Happily, there's one just down the hill, Flowercraft Garden Center on Bayshore at Cortland. They have loads of good stuff geared more towards people with yards (rather than people with lofts, like FG) and they're not too proud to carry pansies and petunias and yes, marigolds. Plus, numerous lavenders, and even six-packs of honey-scented sweet alyssum, a cute little bedding plant that's also a great habitat/food source for various beneficial bees and wasps. It's such a good home for aphid-munching wasps that even the big organic farms, like Lakeside, interplant it among their brassicas (broccoli, kale, collards, etc) to keep the crawly population down. They also had tons of big, healthy-looking early girl tomatoes, and I'm wondering if I can fit one more big bucket out there for one more tomato plant, even though it never really gets warm enough for tomatoes here. By the time the temps warm up, in Sept/Oct, the days are too short. (I had dozens of tiny still-green tomatoes on my plants come last November.)
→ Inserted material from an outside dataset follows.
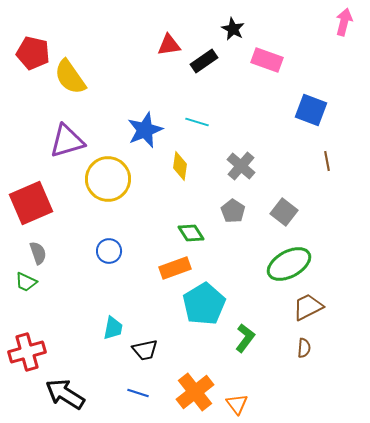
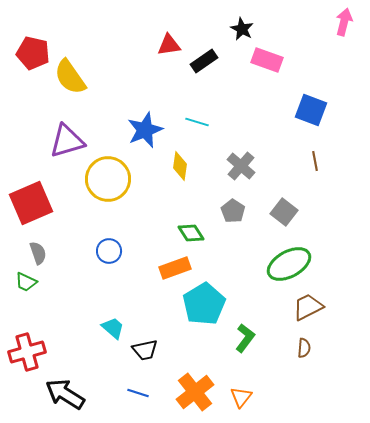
black star: moved 9 px right
brown line: moved 12 px left
cyan trapezoid: rotated 60 degrees counterclockwise
orange triangle: moved 4 px right, 7 px up; rotated 15 degrees clockwise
And because I'm such a sucker for seeds, I also came home with seeds for borage and chives. The chives because the flowers make such a pretty pink vinegar, and because if you're growing potatoes, you ought to grow chives. (Where's my sour-cream bush?) The borage for its pretty starry blue edible flowers, but also because it's such a great bee-feeder. Bees love blue, and they particularly love borage, as do butterflies. The young leaves supposedly taste of cucumber, but they get big and hairy fast. Susceptible to powdery mildew in our damp climate, but we'll see if Gayla's milk-and-water spray helps with this.

So, on the patio now: lettuce, red and green; easter-egg radishes; cherry tomatoes, 2 kinds; morning glories, blue; marigolds (planted among the tomatoes); sweet alyssum; salpiglossis, red and chocolate-brown; sunflowers; borage; chives; scarlet runner beans. Seeds still to plant: cucumbers, sugar snap peas, more lettuce.

6 comments:

joe cupcake said...

Oooh that's a lovely spring post you got there!

I can confirm that borage makes an excellent cucumber taste - especially in chilled drinks or salads.

I'm thinking I gotta get my some alyssum now - the brassicas are growing up and aphids may be there next foe after they survive the caterpillars.

I'm surprised though to hear your summer is too short for tomatoes. Or is that just the aspect on your balcony?

Ok, enough procrastinating for me now!

Stephanie J. Rosenbaum said...

Hello Esther! So nice to hear from you. Re: our summer, I'm living on the West Coast now, in San Francisco, which has a cool and foggy marine climate. Summertime (june/july/august) tends to be cool, damp, and foggy most days. It's not until Sept/Oct that we start to get consistently clear, warm-to-hot days, and by then, the daylight hours are getting shorter and there never seems to be enough time to really get the tomatoes ripened. So I've planted 2 cherry-tomato plants, since they don't take as long.

Colloquial Cook said...

Hi there! No, I really am in SF until Monday morning (ok, ok, Al wasn't really the reason)! If you want to meet up at some point, let me know!

calidri said...

Hello.You know the wonders of Brazilian cuisine? Feijoada, acarajé, vatapá cuisine ... a typical heterogeneous country

SAL said...

Can't wait for the jam! (hint, hint) And since I had quite an illustrious career at Cole Hardware during my 80's college years, I'd like to take partial credit for the well-stocked shelves. Of course, my stocking days were cut short due to my surly demeanor with the customers.

Debbie Sanchez said...

Ok now I am hungry, wanna send me a pie?